◆ FRAGMENTO PARA LEER:

►

No hay estridencias, no hay llantos exagerados, no hay gritos, pocas palabras y sollozos, porque todo es contenido gracias un notable trabajo de dirección y estructura narrativa que logra que tanto en aquellos intérpretes experimentados, como en los que no, la plasticidad sea la justa para transmitir emociones que subrayan un particular estado de situación de personas en “trance” ante el dolor de la pérdida.
Cada escena se posiciona al lado de la otra con una energía que posibilita una progresión narrativa diferente, la que, gracias al hábil guion que va y viene en el tiempo, potencian, con sutileza, ideas asociadas a la muerte, pero también sobre la vida, y sobre aquello que se pretende de ambas.
“Eligió un lindo lugar señora”, le dicen a la madre tras depositar una suma sideral de dinero para asignarle un lugar de descanso eterno a su hijo, y ella no reacciona, porque también sobre eso profundiza el film, sobre la eterna burocracia y negocio que hay tras la muerte, un ciclo que no termina nunca, y que no deja siquiera, llorar al que se ha ido en paz y ni siquiera atender a su emocionalidad y trance.
Notables interpretaciones, en especial la de Romina Escobar, que se afirma como una de las actrices más potentes de la pantalla local, hacen de Nosotros nunca moriremos un ejercicio cinematográfico plagado de belleza y verdad, depositando en un pequeño punto de partida, la capacidad para hablar de cuestiones inmensas, universales, únicas, y, en un punto, hermosas.

◄

◆ EJERCICIOS:
(A) Traduce al inglés esta oración de la reseña de la película Nosotros nunca moriremos: "Notables interpretaciones, en especial la de Romina Escobar, que se afirma como una de las actrices más potentes de la pantalla local, hacen de Nosotros nunca moriremos un ejercicio cinematográfico plagado de belleza y verdad, depositando en un pequeño punto de partida, la capacidad para hablar de cuestiones inmensas, universales, únicas, y, en un punto, hermosas."
(B) Cita textualmente el pasaje de la reseña de la película Nosotros nunca moriremos que comienza en "Cada escena se" y termina en "pretende de ambas.".

◆ LISTADO DE DATOS:
►

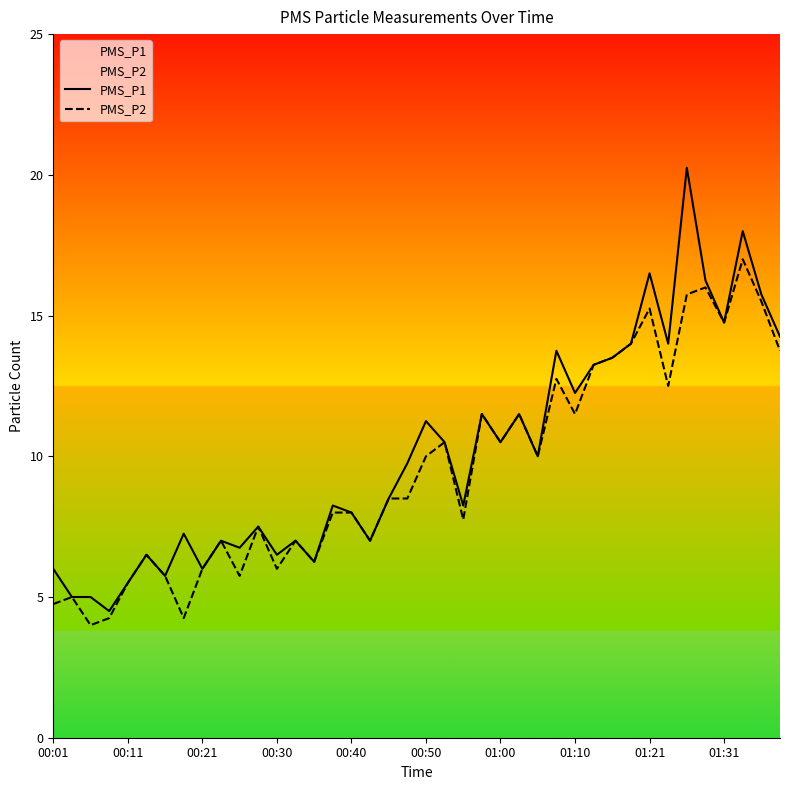

Between 35 and 39, which is larger?

35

◄

◆ RESPUESTAS:
(A) Outstanding performances, especially that of Romina Escobar, who establishes herself as one of the most powerful actresses on the local screen, make Nosotros nunca moriremos a cinematic exercise full of beauty and truth, placing in a small starting point the capacity to speak about immense, universal, unique and, to some extent, beautiful matters.

(B)
Cada escena se posiciona al lado de la otra con una energía que posibilita una progresión narrativa diferente, la que, gracias al hábil guion que va y viene en el tiempo, potencian, con sutileza, ideas asociadas a la muerte, pero también sobre la vida, y sobre aquello que se pretende de ambas.